* [Assignment] Rewrite the records from their start through the line containing "番茄 Android安卓手机版", putting "снимки" in place of "фотографии" and leaving everything else unchanged.

* [Information provided]
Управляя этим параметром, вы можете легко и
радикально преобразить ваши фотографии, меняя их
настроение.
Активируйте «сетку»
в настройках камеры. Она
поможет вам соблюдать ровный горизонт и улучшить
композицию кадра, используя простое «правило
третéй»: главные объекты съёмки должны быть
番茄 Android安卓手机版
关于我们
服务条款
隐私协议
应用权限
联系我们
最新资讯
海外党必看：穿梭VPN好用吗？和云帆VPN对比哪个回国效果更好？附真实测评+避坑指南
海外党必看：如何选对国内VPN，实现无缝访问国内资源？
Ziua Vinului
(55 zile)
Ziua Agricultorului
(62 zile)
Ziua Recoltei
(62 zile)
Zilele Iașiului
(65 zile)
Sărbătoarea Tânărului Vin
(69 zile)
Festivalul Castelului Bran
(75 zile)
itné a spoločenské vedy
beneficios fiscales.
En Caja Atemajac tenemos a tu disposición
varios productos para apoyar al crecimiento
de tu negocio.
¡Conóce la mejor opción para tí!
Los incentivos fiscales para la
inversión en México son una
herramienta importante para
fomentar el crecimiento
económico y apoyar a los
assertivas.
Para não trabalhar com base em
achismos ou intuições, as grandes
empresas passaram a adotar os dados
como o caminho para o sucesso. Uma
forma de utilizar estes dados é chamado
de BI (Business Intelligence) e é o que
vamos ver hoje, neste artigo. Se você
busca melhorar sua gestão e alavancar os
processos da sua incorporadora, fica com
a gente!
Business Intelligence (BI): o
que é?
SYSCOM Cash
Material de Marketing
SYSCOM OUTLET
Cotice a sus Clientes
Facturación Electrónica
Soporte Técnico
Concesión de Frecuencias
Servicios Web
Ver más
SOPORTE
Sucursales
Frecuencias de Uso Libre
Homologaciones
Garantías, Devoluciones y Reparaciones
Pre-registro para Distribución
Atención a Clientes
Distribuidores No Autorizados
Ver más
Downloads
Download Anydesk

* [Written answer]
Управляя этим параметром, вы можете легко и
радикально преобразить ваши снимки, меняя их
настроение.
Активируйте «сетку»
в настройках камеры. Она
поможет вам соблюдать ровный горизонт и улучшить
композицию кадра, используя простое «правило
третéй»: главные объекты съёмки должны быть
番茄 Android安卓手机版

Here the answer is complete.